Data supplied section start
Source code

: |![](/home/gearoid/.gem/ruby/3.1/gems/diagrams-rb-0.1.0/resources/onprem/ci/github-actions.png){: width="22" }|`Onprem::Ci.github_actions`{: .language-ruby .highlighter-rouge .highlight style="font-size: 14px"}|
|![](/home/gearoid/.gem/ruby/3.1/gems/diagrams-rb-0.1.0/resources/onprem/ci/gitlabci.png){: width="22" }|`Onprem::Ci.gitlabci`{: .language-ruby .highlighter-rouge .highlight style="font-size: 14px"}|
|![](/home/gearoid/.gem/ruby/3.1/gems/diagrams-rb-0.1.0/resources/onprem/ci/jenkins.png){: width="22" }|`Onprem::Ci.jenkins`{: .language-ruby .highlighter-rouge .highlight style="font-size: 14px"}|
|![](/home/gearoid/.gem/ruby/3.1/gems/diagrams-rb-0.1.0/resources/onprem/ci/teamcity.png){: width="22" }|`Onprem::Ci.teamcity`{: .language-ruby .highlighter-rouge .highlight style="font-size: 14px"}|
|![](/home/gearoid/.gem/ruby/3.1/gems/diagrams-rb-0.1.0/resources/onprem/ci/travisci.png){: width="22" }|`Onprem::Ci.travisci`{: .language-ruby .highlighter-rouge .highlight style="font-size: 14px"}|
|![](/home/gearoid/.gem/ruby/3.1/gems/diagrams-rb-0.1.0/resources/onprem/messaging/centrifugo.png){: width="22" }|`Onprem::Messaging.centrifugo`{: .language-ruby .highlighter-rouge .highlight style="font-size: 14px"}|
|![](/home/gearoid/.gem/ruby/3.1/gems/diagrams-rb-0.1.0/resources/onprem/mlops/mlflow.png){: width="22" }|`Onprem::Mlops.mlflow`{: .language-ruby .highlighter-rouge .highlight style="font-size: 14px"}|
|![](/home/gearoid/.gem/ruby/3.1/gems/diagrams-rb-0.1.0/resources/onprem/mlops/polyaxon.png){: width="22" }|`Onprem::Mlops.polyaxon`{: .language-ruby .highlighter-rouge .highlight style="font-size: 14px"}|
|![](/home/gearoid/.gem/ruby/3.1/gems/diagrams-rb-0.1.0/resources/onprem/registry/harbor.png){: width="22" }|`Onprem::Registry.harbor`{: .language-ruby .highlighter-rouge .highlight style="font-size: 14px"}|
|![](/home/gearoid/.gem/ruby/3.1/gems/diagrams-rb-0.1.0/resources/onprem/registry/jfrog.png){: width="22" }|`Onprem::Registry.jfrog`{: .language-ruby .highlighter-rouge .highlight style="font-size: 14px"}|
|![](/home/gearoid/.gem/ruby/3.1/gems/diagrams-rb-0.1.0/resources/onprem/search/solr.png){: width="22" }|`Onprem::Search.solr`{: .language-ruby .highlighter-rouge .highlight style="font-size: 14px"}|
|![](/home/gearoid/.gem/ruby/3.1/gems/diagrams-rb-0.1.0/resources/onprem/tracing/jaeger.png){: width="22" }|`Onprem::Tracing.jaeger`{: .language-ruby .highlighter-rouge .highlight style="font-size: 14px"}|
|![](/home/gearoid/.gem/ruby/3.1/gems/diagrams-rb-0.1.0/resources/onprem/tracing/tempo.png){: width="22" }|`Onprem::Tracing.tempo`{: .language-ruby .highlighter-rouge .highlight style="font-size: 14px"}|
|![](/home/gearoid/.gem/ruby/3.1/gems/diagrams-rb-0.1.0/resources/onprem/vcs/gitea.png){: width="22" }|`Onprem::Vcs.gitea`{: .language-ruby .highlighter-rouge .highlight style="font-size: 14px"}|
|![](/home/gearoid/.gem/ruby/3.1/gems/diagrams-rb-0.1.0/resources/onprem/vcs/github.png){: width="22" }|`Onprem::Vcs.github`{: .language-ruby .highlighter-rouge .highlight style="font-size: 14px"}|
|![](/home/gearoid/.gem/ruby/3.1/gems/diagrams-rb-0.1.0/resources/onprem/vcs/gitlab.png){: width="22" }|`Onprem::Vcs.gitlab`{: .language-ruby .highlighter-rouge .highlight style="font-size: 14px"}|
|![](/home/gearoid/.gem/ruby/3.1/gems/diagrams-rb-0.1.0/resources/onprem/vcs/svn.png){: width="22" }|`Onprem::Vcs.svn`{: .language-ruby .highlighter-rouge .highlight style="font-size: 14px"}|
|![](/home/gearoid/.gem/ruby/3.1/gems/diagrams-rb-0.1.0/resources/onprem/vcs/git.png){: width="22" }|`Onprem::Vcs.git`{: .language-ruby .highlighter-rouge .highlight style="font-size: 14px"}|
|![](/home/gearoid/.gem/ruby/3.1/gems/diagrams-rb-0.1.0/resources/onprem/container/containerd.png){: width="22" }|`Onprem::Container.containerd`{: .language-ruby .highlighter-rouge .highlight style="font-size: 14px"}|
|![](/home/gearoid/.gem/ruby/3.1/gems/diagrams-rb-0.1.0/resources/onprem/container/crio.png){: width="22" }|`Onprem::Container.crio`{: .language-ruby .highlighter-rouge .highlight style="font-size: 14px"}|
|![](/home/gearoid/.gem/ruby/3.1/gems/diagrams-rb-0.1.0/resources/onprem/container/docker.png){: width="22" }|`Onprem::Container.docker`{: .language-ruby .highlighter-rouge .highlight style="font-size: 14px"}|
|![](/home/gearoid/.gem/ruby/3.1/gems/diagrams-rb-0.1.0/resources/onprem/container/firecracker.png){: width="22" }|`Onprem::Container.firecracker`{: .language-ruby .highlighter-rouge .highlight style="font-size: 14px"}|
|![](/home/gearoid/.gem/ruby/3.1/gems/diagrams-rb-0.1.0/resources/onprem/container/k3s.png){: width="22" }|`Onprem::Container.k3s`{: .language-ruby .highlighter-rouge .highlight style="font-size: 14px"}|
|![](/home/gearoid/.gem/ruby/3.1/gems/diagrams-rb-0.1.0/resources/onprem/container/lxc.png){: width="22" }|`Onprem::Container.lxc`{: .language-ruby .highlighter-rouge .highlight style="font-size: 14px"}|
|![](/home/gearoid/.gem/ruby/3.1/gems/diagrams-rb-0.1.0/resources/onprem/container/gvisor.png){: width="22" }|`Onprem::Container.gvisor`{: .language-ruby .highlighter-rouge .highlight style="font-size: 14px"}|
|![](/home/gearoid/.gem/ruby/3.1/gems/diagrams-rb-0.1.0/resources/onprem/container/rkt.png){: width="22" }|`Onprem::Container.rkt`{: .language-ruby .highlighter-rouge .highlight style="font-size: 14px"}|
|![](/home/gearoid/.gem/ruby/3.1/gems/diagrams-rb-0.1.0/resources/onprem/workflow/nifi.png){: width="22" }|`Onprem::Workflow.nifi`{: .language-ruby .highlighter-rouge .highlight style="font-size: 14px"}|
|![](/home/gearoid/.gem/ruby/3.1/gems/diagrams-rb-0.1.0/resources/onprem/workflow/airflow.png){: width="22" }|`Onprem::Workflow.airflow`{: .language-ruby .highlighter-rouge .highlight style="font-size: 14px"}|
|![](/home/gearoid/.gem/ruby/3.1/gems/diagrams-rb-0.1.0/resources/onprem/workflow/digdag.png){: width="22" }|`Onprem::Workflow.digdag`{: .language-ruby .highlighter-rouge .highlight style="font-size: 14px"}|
Data supplied section end
### Work to complete
Transcribe all the entries, keeping each one exactly as it is.

### Exercise answer
Source code

: |![](/home/gearoid/.gem/ruby/3.1/gems/diagrams-rb-0.1.0/resources/onprem/ci/github-actions.png){: width="22" }|`Onprem::Ci.github_actions`{: .language-ruby .highlighter-rouge .highlight style="font-size: 14px"}|
|![](/home/gearoid/.gem/ruby/3.1/gems/diagrams-rb-0.1.0/resources/onprem/ci/gitlabci.png){: width="22" }|`Onprem::Ci.gitlabci`{: .language-ruby .highlighter-rouge .highlight style="font-size: 14px"}|
|![](/home/gearoid/.gem/ruby/3.1/gems/diagrams-rb-0.1.0/resources/onprem/ci/jenkins.png){: width="22" }|`Onprem::Ci.jenkins`{: .language-ruby .highlighter-rouge .highlight style="font-size: 14px"}|
|![](/home/gearoid/.gem/ruby/3.1/gems/diagrams-rb-0.1.0/resources/onprem/ci/teamcity.png){: width="22" }|`Onprem::Ci.teamcity`{: .language-ruby .highlighter-rouge .highlight style="font-size: 14px"}|
|![](/home/gearoid/.gem/ruby/3.1/gems/diagrams-rb-0.1.0/resources/onprem/ci/travisci.png){: width="22" }|`Onprem::Ci.travisci`{: .language-ruby .highlighter-rouge .highlight style="font-size: 14px"}|
|![](/home/gearoid/.gem/ruby/3.1/gems/diagrams-rb-0.1.0/resources/onprem/messaging/centrifugo.png){: width="22" }|`Onprem::Messaging.centrifugo`{: .language-ruby .highlighter-rouge .highlight style="font-size: 14px"}|
|![](/home/gearoid/.gem/ruby/3.1/gems/diagrams-rb-0.1.0/resources/onprem/mlops/mlflow.png){: width="22" }|`Onprem::Mlops.mlflow`{: .language-ruby .highlighter-rouge .highlight style="font-size: 14px"}|
|![](/home/gearoid/.gem/ruby/3.1/gems/diagrams-rb-0.1.0/resources/onprem/mlops/polyaxon.png){: width="22" }|`Onprem::Mlops.polyaxon`{: .language-ruby .highlighter-rouge .highlight style="font-size: 14px"}|
|![](/home/gearoid/.gem/ruby/3.1/gems/diagrams-rb-0.1.0/resources/onprem/registry/harbor.png){: width="22" }|`Onprem::Registry.harbor`{: .language-ruby .highlighter-rouge .highlight style="font-size: 14px"}|
|![](/home/gearoid/.gem/ruby/3.1/gems/diagrams-rb-0.1.0/resources/onprem/registry/jfrog.png){: width="22" }|`Onprem::Registry.jfrog`{: .language-ruby .highlighter-rouge .highlight style="font-size: 14px"}|
|![](/home/gearoid/.gem/ruby/3.1/gems/diagrams-rb-0.1.0/resources/onprem/search/solr.png){: width="22" }|`Onprem::Search.solr`{: .language-ruby .highlighter-rouge .highlight style="font-size: 14px"}|
|![](/home/gearoid/.gem/ruby/3.1/gems/diagrams-rb-0.1.0/resources/onprem/tracing/jaeger.png){: width="22" }|`Onprem::Tracing.jaeger`{: .language-ruby .highlighter-rouge .highlight style="font-size: 14px"}|
|![](/home/gearoid/.gem/ruby/3.1/gems/diagrams-rb-0.1.0/resources/onprem/tracing/tempo.png){: width="22" }|`Onprem::Tracing.tempo`{: .language-ruby .highlighter-rouge .highlight style="font-size: 14px"}|
|![](/home/gearoid/.gem/ruby/3.1/gems/diagrams-rb-0.1.0/resources/onprem/vcs/gitea.png){: width="22" }|`Onprem::Vcs.gitea`{: .language-ruby .highlighter-rouge .highlight style="font-size: 14px"}|
|![](/home/gearoid/.gem/ruby/3.1/gems/diagrams-rb-0.1.0/resources/onprem/vcs/github.png){: width="22" }|`Onprem::Vcs.github`{: .language-ruby .highlighter-rouge .highlight style="font-size: 14px"}|
|![](/home/gearoid/.gem/ruby/3.1/gems/diagrams-rb-0.1.0/resources/onprem/vcs/gitlab.png){: width="22" }|`Onprem::Vcs.gitlab`{: .language-ruby .highlighter-rouge .highlight style="font-size: 14px"}|
|![](/home/gearoid/.gem/ruby/3.1/gems/diagrams-rb-0.1.0/resources/onprem/vcs/svn.png){: width="22" }|`Onprem::Vcs.svn`{: .language-ruby .highlighter-rouge .highlight style="font-size: 14px"}|
|![](/home/gearoid/.gem/ruby/3.1/gems/diagrams-rb-0.1.0/resources/onprem/vcs/git.png){: width="22" }|`Onprem::Vcs.git`{: .language-ruby .highlighter-rouge .highlight style="font-size: 14px"}|
|![](/home/gearoid/.gem/ruby/3.1/gems/diagrams-rb-0.1.0/resources/onprem/container/containerd.png){: width="22" }|`Onprem::Container.containerd`{: .language-ruby .highlighter-rouge .highlight style="font-size: 14px"}|
|![](/home/gearoid/.gem/ruby/3.1/gems/diagrams-rb-0.1.0/resources/onprem/container/crio.png){: width="22" }|`Onprem::Container.crio`{: .language-ruby .highlighter-rouge .highlight style="font-size: 14px"}|
|![](/home/gearoid/.gem/ruby/3.1/gems/diagrams-rb-0.1.0/resources/onprem/container/docker.png){: width="22" }|`Onprem::Container.docker`{: .language-ruby .highlighter-rouge .highlight style="font-size: 14px"}|
|![](/home/gearoid/.gem/ruby/3.1/gems/diagrams-rb-0.1.0/resources/onprem/container/firecracker.png){: width="22" }|`Onprem::Container.firecracker`{: .language-ruby .highlighter-rouge .highlight style="font-size: 14px"}|
|![](/home/gearoid/.gem/ruby/3.1/gems/diagrams-rb-0.1.0/resources/onprem/container/k3s.png){: width="22" }|`Onprem::Container.k3s`{: .language-ruby .highlighter-rouge .highlight style="font-size: 14px"}|
|![](/home/gearoid/.gem/ruby/3.1/gems/diagrams-rb-0.1.0/resources/onprem/container/lxc.png){: width="22" }|`Onprem::Container.lxc`{: .language-ruby .highlighter-rouge .highlight style="font-size: 14px"}|
|![](/home/gearoid/.gem/ruby/3.1/gems/diagrams-rb-0.1.0/resources/onprem/container/gvisor.png){: width="22" }|`Onprem::Container.gvisor`{: .language-ruby .highlighter-rouge .highlight style="font-size: 14px"}|
|![](/home/gearoid/.gem/ruby/3.1/gems/diagrams-rb-0.1.0/resources/onprem/container/rkt.png){: width="22" }|`Onprem::Container.rkt`{: .language-ruby .highlighter-rouge .highlight style="font-size: 14px"}|
|![](/home/gearoid/.gem/ruby/3.1/gems/diagrams-rb-0.1.0/resources/onprem/workflow/nifi.png){: width="22" }|`Onprem::Workflow.nifi`{: .language-ruby .highlighter-rouge .highlight style="font-size: 14px"}|
|![](/home/gearoid/.gem/ruby/3.1/gems/diagrams-rb-0.1.0/resources/onprem/workflow/airflow.png){: width="22" }|`Onprem::Workflow.airflow`{: .language-ruby .highlighter-rouge .highlight style="font-size: 14px"}|
|![](/home/gearoid/.gem/ruby/3.1/gems/diagrams-rb-0.1.0/resources/onprem/workflow/digdag.png){: width="22" }|`Onprem::Workflow.digdag`{: .language-ruby .highlighter-rouge .highlight style="font-size: 14px"}|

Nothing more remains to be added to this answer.